This post is part of a series where Joel Tosi and I write about the course we are developing titled “The Thinking Leader’s Toolkit”.
This week we apply causal modeling to something different.
For many of us, the idea that fear has no place in the workplace is obvious. It’s not a new idea. Deming named “Drive out fear” in his 14 points on management decades ago.
There are some, however, who think that intimidation is a valid management technique or that a little fear is motivating. They’re wrong, of course. (Just ask Sully and Mike from Monsters, Inc.) But WHY are they wrong? Is this something a causal model can help us explore? It turns out that yes, yes it can.
Let’s take a look at the blame cycle, a common driver of fear. It starts with the idea that problems can be attributed to individuals. Imagine something bad has happened, like a production incident. The fear-and-blame oriented boss demands to know: “WHO IS AT FAULT?!?”
“Not me!”
“Well it’s not my fault!”
“I certainly hope you’re not trying to put this all on me. I just ran the script. They wrote it!”
“The script didn’t cause the outage. Your configuration did.”
The cycle has begun. A game of pin-the-blame-on-the-scapegoat ensues. Fear levels rise, along with defensiveness and denial. Some seek to hide any indication of their involvement. They want plausible deniability. Others cherry pick data in order to make themselves look good.

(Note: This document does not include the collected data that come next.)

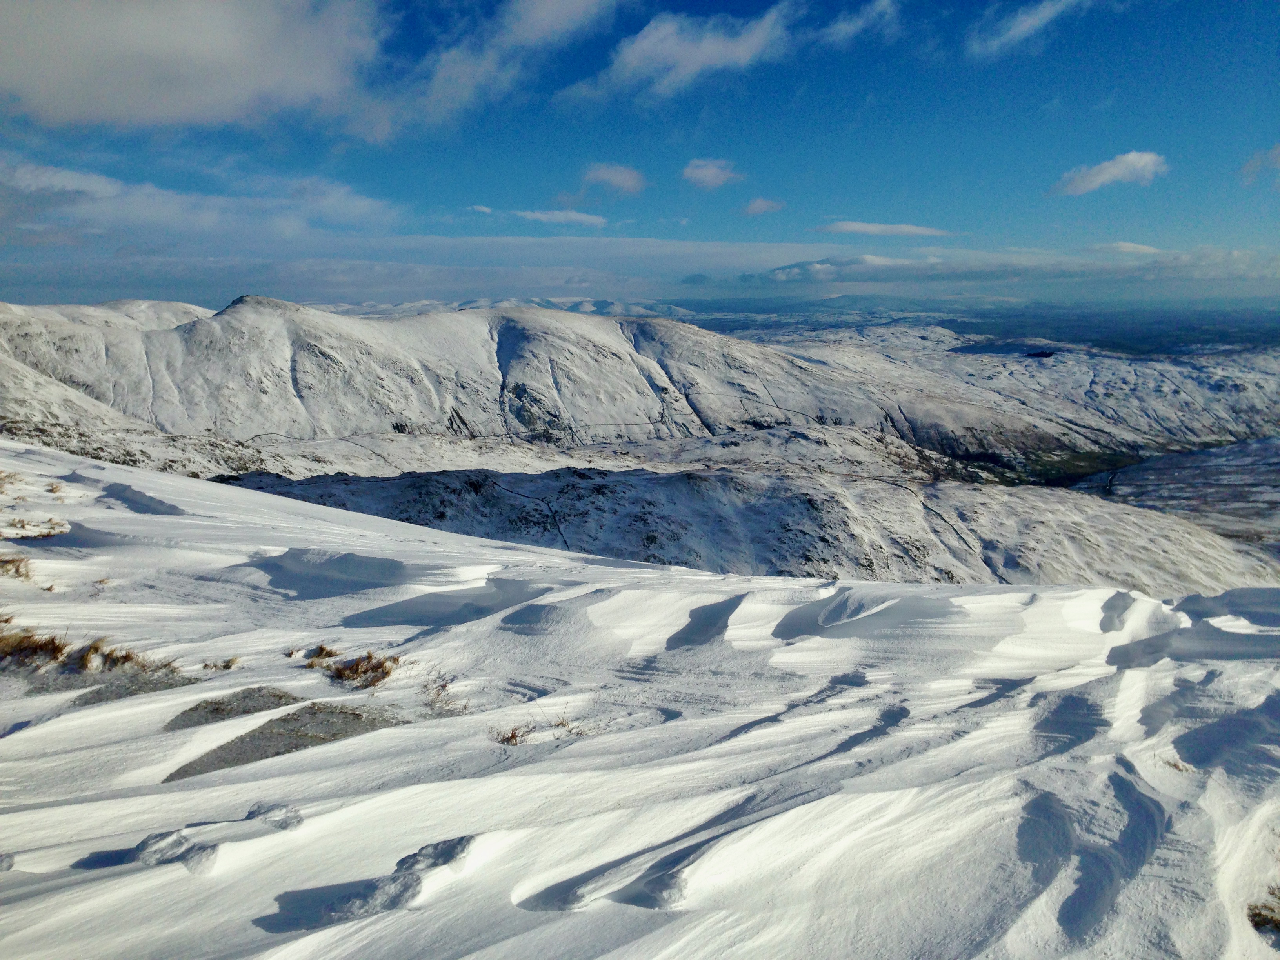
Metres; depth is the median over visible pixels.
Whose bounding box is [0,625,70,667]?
grass tuft
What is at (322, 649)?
grass tuft
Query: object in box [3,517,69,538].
grass tuft
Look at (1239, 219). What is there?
sky
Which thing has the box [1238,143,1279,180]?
cloud
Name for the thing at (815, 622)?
snowdrift
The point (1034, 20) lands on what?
cloud
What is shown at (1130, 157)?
cloud
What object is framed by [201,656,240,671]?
grass tuft
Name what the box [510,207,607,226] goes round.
cloud
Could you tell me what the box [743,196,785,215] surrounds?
cloud
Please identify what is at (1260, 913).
grass tuft
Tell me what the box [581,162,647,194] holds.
cloud
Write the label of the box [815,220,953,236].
cloud
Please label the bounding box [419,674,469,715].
dry grass
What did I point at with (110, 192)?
cloud
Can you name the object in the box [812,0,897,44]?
cloud
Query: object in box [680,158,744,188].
cloud
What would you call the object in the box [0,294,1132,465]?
mountain
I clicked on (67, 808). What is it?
snow field
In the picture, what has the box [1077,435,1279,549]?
valley
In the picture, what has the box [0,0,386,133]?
cloud
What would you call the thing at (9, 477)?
grass tuft
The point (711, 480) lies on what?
hill
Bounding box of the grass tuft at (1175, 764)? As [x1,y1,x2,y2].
[1158,754,1190,772]
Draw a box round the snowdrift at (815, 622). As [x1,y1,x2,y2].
[774,590,958,638]
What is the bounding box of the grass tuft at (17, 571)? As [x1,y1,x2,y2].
[0,554,34,579]
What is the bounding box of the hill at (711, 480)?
[219,461,1274,589]
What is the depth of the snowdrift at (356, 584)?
12.05 m
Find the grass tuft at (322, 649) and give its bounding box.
[301,644,340,666]
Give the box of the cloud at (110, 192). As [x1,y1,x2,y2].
[0,155,397,244]
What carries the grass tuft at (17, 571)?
on the snow field
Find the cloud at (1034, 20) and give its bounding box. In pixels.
[967,0,1083,58]
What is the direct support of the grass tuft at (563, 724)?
on the snow field
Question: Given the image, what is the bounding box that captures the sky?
[0,0,1279,306]
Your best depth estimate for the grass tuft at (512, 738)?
5.71 m
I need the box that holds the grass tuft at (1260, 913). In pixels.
[1247,884,1279,933]
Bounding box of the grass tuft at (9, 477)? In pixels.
[0,469,22,493]
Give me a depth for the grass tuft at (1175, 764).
5.55 m
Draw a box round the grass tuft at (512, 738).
[490,723,531,746]
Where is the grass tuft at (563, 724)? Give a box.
[550,714,587,735]
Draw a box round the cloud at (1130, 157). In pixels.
[1050,150,1169,195]
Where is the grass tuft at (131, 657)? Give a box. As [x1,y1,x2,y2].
[65,638,159,673]
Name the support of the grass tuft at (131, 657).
on the snow field
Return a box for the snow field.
[0,444,1279,959]
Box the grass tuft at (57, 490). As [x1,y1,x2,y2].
[44,480,65,494]
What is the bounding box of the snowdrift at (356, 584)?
[238,548,417,599]

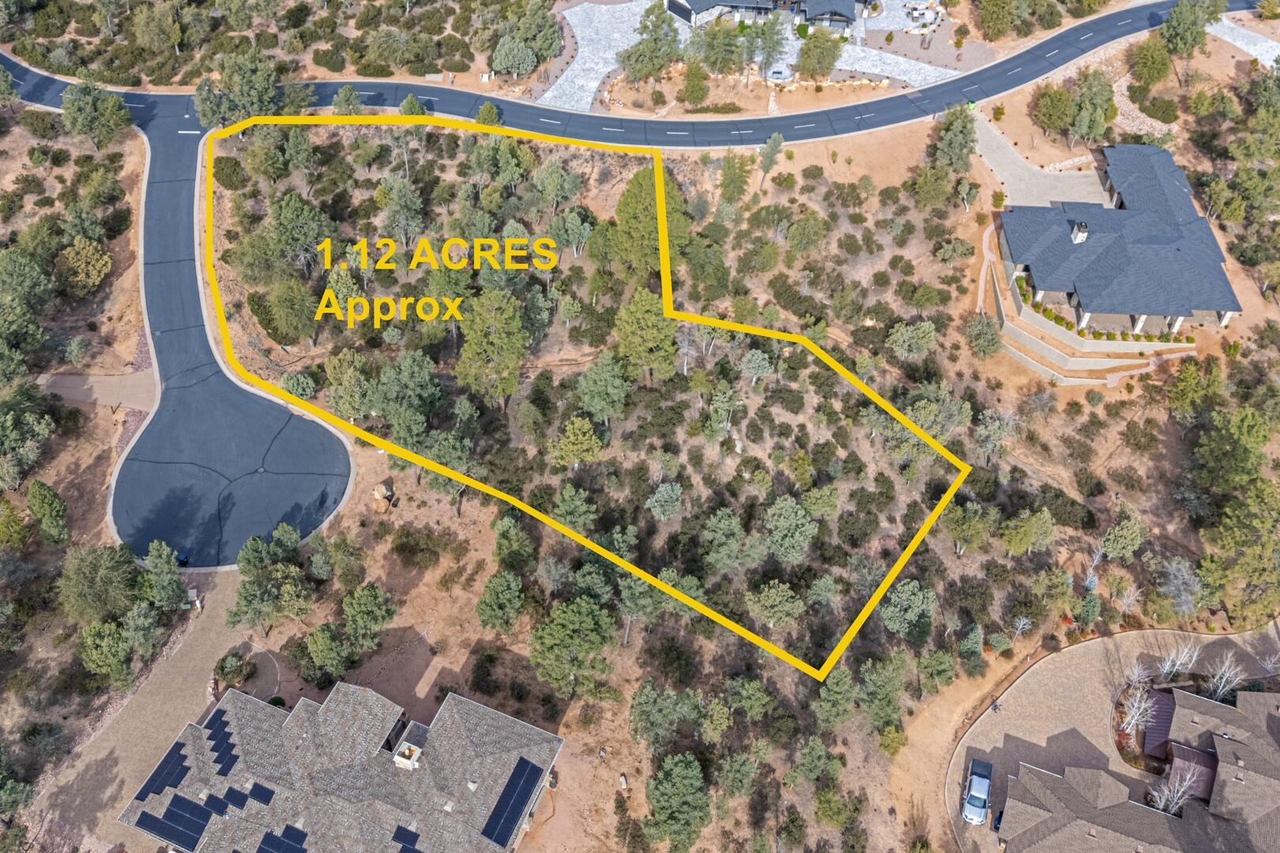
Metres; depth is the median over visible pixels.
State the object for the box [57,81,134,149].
tree
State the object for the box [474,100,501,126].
tree
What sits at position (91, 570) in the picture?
tree
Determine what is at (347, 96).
tree
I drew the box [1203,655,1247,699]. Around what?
bare tree
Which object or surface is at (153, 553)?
tree
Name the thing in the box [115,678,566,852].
house
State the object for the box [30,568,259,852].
driveway
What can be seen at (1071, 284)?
house
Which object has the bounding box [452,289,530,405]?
tree
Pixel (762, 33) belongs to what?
tree
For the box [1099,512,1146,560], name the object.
tree
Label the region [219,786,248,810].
solar panel
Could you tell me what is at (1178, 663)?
bare tree
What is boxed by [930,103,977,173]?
tree
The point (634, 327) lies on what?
tree
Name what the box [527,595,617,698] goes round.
tree
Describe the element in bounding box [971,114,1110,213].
driveway
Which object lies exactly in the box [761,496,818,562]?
tree
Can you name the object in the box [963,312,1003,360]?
tree
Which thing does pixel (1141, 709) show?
bare tree
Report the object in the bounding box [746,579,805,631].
tree
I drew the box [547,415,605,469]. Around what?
tree
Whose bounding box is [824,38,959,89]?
driveway
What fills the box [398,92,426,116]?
tree
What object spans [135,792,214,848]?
solar panel
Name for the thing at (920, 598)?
tree
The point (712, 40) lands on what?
tree
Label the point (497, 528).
tree
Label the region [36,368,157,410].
driveway
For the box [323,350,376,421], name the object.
tree
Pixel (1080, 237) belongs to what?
chimney
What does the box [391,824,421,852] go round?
solar panel
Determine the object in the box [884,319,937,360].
tree
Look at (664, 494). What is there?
tree
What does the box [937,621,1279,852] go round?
driveway
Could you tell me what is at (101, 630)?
tree
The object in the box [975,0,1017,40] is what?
tree
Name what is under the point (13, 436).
tree
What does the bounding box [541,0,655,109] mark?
driveway
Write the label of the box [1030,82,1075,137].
tree
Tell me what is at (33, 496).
tree
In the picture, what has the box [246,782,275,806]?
solar panel
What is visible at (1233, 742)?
house
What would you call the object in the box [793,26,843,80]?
tree
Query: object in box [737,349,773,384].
tree
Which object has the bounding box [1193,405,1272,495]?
tree
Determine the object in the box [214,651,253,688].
shrub
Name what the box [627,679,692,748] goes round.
tree
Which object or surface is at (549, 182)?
tree
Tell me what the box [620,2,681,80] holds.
tree
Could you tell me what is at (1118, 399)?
dirt ground
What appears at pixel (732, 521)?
tree
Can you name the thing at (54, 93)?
road
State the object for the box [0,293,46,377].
tree
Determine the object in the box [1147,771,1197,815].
bare tree
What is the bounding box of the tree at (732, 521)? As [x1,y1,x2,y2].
[699,507,754,572]
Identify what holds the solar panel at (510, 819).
on the house at (491, 713)
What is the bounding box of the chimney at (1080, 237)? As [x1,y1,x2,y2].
[1070,221,1088,243]
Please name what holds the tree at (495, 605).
on the dirt ground at (1118, 399)
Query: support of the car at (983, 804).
on the driveway at (1050, 660)
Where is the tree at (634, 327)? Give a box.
[611,288,678,383]
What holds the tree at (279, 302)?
on the dirt ground at (1118, 399)
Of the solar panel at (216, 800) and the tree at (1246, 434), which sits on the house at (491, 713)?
the solar panel at (216, 800)
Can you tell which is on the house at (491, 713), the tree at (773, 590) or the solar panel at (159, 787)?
the solar panel at (159, 787)
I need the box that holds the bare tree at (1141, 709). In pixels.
[1115,681,1159,741]
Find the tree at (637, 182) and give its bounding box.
[611,165,692,277]
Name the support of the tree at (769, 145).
on the dirt ground at (1118, 399)
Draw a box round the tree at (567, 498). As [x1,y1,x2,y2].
[549,482,598,533]
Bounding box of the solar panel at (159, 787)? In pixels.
[131,739,191,802]
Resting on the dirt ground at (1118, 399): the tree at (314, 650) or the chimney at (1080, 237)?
the tree at (314, 650)
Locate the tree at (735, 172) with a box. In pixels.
[716,150,753,205]
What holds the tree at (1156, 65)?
on the dirt ground at (1118, 399)
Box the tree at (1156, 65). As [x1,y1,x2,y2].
[1129,34,1174,88]
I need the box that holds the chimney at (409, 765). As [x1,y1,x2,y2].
[393,741,422,770]
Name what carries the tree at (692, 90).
on the dirt ground at (1118, 399)
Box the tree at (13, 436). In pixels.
[0,401,55,489]
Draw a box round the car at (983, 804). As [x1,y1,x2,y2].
[960,757,993,825]
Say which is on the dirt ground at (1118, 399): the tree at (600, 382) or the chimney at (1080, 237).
the tree at (600, 382)
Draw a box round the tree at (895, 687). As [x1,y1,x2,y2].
[858,653,909,731]
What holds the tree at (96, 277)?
on the dirt ground at (1118, 399)
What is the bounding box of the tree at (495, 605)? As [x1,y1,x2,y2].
[474,570,525,633]
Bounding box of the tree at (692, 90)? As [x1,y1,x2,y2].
[678,60,710,106]
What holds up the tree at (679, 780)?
on the dirt ground at (1118, 399)
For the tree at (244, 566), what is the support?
on the dirt ground at (1118, 399)
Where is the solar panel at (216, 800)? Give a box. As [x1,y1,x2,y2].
[198,790,230,817]
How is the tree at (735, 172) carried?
on the dirt ground at (1118, 399)
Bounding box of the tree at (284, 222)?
[267,194,334,271]
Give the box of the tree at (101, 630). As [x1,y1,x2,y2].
[75,618,134,684]
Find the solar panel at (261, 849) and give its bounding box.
[254,826,308,852]
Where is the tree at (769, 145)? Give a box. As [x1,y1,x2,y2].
[756,131,785,191]
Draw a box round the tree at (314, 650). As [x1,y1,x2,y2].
[301,621,356,681]
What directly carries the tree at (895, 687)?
on the dirt ground at (1118, 399)
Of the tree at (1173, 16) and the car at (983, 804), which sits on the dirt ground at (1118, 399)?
the tree at (1173, 16)
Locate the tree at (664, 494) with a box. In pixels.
[644,481,682,522]
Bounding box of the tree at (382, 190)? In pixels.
[375,175,425,247]
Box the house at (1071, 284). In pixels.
[995,140,1242,341]
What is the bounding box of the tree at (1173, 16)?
[1159,0,1223,62]
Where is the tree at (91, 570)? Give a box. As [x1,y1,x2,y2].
[58,540,139,623]
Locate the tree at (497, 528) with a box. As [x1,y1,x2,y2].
[489,515,535,571]
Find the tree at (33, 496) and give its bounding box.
[25,479,69,544]
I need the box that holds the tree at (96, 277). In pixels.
[53,237,112,296]
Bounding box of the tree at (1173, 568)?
[1151,556,1204,616]
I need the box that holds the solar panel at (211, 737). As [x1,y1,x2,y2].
[205,710,239,776]
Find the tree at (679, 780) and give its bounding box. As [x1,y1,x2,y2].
[643,752,711,852]
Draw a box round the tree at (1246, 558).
[1197,479,1279,623]
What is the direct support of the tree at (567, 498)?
on the dirt ground at (1118, 399)
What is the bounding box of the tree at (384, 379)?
[365,350,443,435]
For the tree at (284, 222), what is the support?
on the dirt ground at (1118, 399)
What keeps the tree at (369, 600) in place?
on the dirt ground at (1118, 399)
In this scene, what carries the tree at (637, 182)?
on the dirt ground at (1118, 399)
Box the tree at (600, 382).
[573,350,630,424]
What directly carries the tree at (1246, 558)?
on the dirt ground at (1118, 399)
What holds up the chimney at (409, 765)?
on the house at (491, 713)
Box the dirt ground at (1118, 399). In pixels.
[0,7,1279,852]
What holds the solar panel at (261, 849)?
on the house at (491, 713)
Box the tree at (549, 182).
[530,158,582,211]
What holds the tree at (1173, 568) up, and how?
on the dirt ground at (1118, 399)
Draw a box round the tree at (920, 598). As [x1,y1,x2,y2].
[879,579,937,636]
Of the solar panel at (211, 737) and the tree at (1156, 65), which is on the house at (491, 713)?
the solar panel at (211, 737)
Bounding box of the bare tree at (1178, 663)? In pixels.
[1155,638,1202,681]
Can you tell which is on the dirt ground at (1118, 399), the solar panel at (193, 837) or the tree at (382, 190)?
the tree at (382, 190)
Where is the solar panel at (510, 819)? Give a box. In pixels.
[478,756,545,845]
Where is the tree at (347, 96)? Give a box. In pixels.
[331,84,363,115]
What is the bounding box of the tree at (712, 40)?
[689,20,745,74]
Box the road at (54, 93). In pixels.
[0,1,1268,149]
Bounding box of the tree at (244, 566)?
[227,526,312,630]
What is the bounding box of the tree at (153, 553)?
[139,540,188,611]
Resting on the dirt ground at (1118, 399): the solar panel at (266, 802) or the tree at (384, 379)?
the tree at (384, 379)
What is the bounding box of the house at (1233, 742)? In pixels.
[990,685,1279,852]

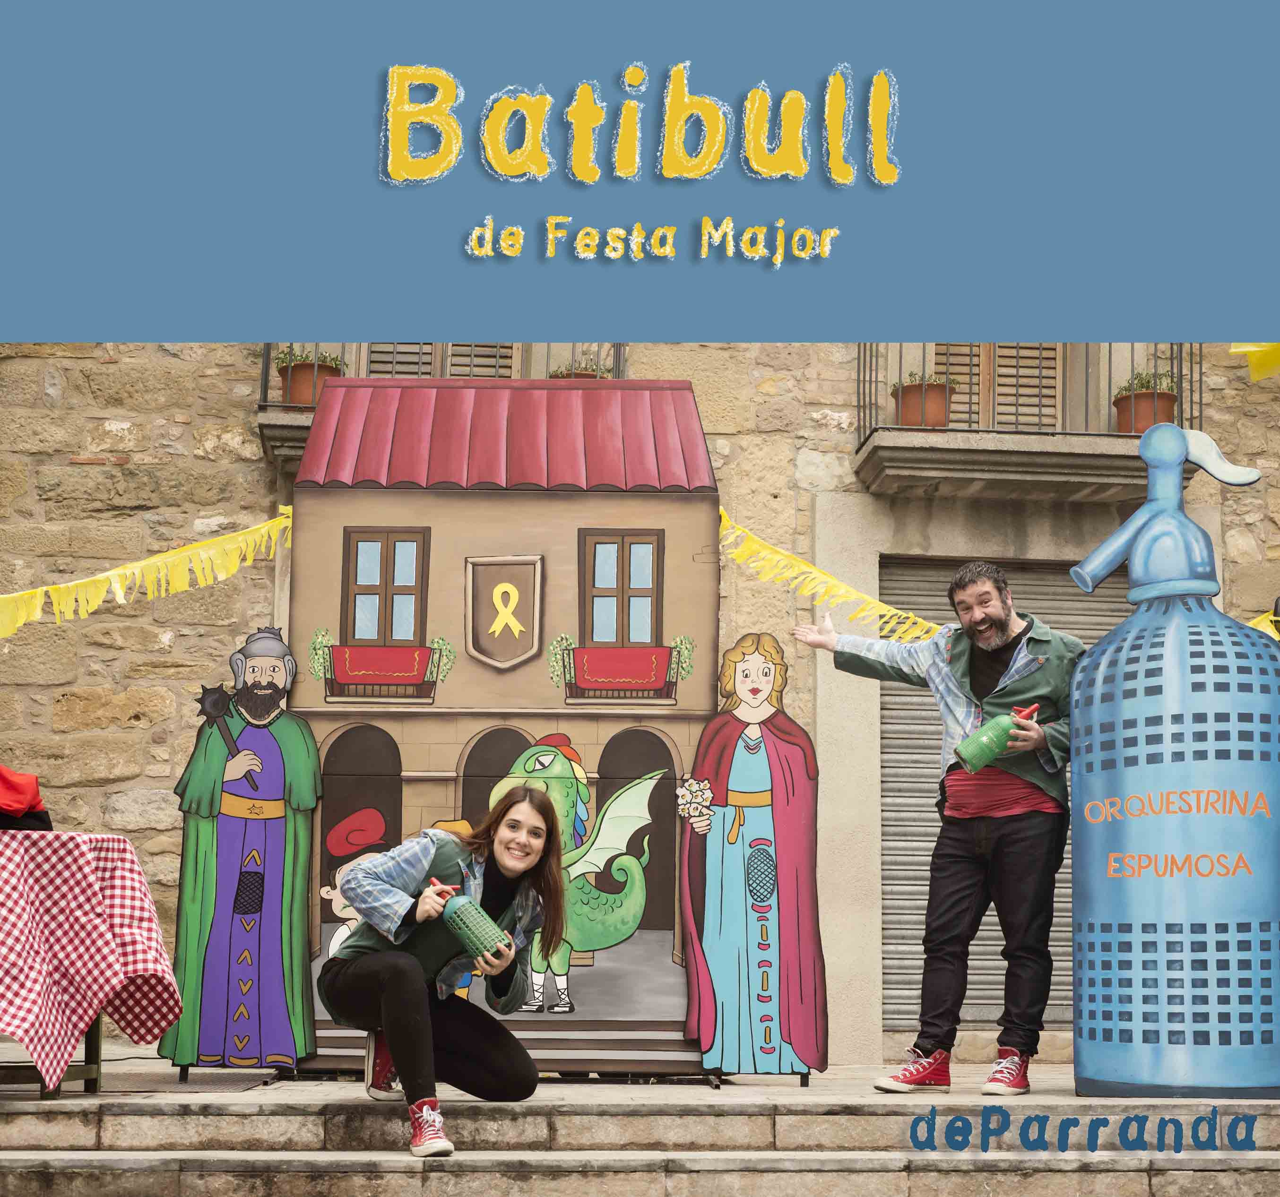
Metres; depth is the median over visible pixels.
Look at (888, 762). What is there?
roller shutter
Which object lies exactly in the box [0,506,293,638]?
bunting
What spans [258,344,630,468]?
balcony
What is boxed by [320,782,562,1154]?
woman
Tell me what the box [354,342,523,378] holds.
window
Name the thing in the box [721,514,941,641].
bunting
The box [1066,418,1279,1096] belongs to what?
soda siphon
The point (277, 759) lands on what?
cutout
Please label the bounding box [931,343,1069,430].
balcony door
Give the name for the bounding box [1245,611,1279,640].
yellow flag
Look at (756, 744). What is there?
cutout
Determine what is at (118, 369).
stone building
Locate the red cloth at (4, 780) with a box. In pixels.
[0,765,53,831]
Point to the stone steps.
(307, 1133)
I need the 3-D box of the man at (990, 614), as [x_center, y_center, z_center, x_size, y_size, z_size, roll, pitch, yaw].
[0.997,0.478,6.552,0.451,1.694,0.961,6,-9,-42]
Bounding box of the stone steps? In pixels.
[0,1071,1279,1196]
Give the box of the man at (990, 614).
[795,554,1083,1098]
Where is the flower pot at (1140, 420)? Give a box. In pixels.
[1111,368,1176,434]
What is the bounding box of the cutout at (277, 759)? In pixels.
[159,621,323,1074]
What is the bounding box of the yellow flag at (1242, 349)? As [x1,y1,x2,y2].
[1229,341,1279,382]
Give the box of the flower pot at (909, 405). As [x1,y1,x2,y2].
[893,376,952,428]
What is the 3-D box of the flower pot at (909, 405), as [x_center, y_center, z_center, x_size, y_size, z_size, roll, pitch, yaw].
[1.345,-1.253,9.566,0.315,0.328,0.326,1,-7,-3]
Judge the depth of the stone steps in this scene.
5.18 m
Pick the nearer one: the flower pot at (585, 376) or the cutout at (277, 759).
the cutout at (277, 759)
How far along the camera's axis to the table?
6.05 m
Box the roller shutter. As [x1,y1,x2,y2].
[878,555,1123,1029]
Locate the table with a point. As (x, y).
(97, 1045)
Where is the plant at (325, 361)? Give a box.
[272,347,343,366]
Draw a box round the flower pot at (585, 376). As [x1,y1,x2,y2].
[549,356,611,379]
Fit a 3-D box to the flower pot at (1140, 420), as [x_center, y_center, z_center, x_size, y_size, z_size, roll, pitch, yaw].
[2.387,-1.238,9.507,0.315,0.383,0.325,1,-7,-3]
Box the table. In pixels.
[0,830,182,1096]
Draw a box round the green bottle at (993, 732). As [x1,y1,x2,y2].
[954,701,1039,774]
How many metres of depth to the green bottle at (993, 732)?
6.38 m
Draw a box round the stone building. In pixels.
[0,330,1279,1066]
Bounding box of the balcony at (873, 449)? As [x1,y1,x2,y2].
[852,346,1208,498]
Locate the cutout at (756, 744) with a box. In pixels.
[677,625,828,1082]
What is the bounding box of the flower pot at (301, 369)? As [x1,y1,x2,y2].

At this point, any data or metrics coming out of the organization are questionable. The data is likely to be distorted to make a given constituent look good, or at least dodge blame. That means the blame-oriented boss can’t get trustworthy data. That in turn leads to terrible decisions (because good decisions require good data). Terrible decisions lead to bad results. The cycle continues.
It’s ironic: trying to pin the root cause on an individual to root out the problem actually creates more problems. Worse, the cycle is reinforcing. It continues as a downward spiral as long as management believes in blaming individuals and instilling fear.
If you work with someone who tends to blame others and create fear, you could try using this model to explain why that approach causes more harm than good. Unfortunately they’re unlikely to change their approach. It will take more than a model to change their underlying philosophy.
So what’s the point in creating the model?
Sometimes the benefit of a causal model isn’t helping someone else see something that’s obvious to you, but rather helping you see exactly why your intuition is right. That validation might just be the confidence boost you need to keep going.